= Thomas Smith (parson) =

Thomas Smith (March 10, 1701 – 1795) was an American religious leader, real estate speculator, physician, and advocate for ethnic genocide against the Penobscot people. Smith was the parson for the First Parish Church in Falmouth (now Portland, Maine) from 1727 until his death in 1795. While in this position, he engaged in the genocidal murder of Penobscot people between the Kennebec and Penobscot rivers. His actions led to significant personal fortune while also severely weakening the Wabanaki Confederacy. During the 21st-century, his former church has publicly sought to reckon with their congregation's role in the genocide.

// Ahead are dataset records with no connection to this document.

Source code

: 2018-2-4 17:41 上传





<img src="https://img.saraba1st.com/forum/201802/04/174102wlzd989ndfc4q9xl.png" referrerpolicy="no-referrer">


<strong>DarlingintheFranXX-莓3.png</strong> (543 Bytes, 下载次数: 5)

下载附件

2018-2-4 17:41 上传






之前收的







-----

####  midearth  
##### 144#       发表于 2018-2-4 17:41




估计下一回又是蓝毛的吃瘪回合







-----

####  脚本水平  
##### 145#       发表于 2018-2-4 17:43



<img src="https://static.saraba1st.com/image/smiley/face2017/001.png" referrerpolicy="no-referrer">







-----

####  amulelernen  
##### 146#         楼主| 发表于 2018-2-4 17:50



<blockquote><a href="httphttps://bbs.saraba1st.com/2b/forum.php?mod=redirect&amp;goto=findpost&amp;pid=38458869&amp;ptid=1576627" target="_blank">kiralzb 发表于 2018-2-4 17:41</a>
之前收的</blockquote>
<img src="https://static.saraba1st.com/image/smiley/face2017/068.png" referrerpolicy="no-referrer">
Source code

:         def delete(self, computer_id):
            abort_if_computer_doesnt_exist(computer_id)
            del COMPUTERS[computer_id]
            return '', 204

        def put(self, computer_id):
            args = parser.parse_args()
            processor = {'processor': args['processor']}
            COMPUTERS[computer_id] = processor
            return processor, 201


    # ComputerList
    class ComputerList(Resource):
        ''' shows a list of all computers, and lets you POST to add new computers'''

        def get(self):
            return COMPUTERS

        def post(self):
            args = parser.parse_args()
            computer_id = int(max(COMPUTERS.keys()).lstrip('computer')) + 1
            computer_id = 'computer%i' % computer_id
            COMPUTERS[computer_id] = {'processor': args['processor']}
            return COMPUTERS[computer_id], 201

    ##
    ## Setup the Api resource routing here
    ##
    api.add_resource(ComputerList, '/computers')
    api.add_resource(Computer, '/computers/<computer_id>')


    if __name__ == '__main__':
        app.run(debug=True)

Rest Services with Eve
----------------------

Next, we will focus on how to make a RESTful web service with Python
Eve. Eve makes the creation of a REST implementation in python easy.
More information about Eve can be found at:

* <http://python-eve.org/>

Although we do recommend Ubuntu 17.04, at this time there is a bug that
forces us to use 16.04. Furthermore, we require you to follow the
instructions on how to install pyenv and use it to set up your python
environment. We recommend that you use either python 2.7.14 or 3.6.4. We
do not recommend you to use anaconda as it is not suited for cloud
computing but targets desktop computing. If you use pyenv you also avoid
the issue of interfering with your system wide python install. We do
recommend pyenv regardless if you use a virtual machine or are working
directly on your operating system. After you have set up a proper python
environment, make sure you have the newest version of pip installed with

In 1755, Spencer Phips, lieutenant governor of the Province of Massachusetts Bay, issued a proclamation that declared the Penobscot people enemies, rebels, and traitors to King George II, and called on all "his Majesty’s Subjects of this Province to Embrace all opportunities of pursuing, captivating, killing, and Destroying all and every of the aforesaid Indians." This served as the catalyst for the genocide committed by Smith and others in colonial Maine.

==Personal==
Born in Boston on March 10, 1701, he was the son of a merchant by the same name. He enrolled at Harvard College in 1716 at the age of 15 and studied Hebrew.

Smith was married three times throughout his life. He married his first wife, Sarah Tyng, who was the daughter of Col. Jonathan Tyng in 1728. The couple had 8 children before her death on October 1, 1742. She died less than a month after giving birth to their final child, who was born on September 6 and died 8 days later on September 14. Approximately 5 months later, he married a widow with the last name of Jordan who was from Saco, Maine on March 1, 1743. Jordan died on January 3, 1763. He married again on August 10, 1768, to Elizabeth Wendall, who was also a widow. He had no children with either his second or third wives.

The home of his son, known as the Parson Smith House in Windham, Maine, has been listed on the National Register of Historic Places since 1973. In 1821, his papers were published under the title Extracts from the Journals Kept by the Rev. Thomas Smith: Late Pastor of the First Church of Christ in Falmouth, in the County of York, (now Cumberland,) from the Year 1720, to the Year 1788, with an Appendix, Containing a Variety of Other Matters.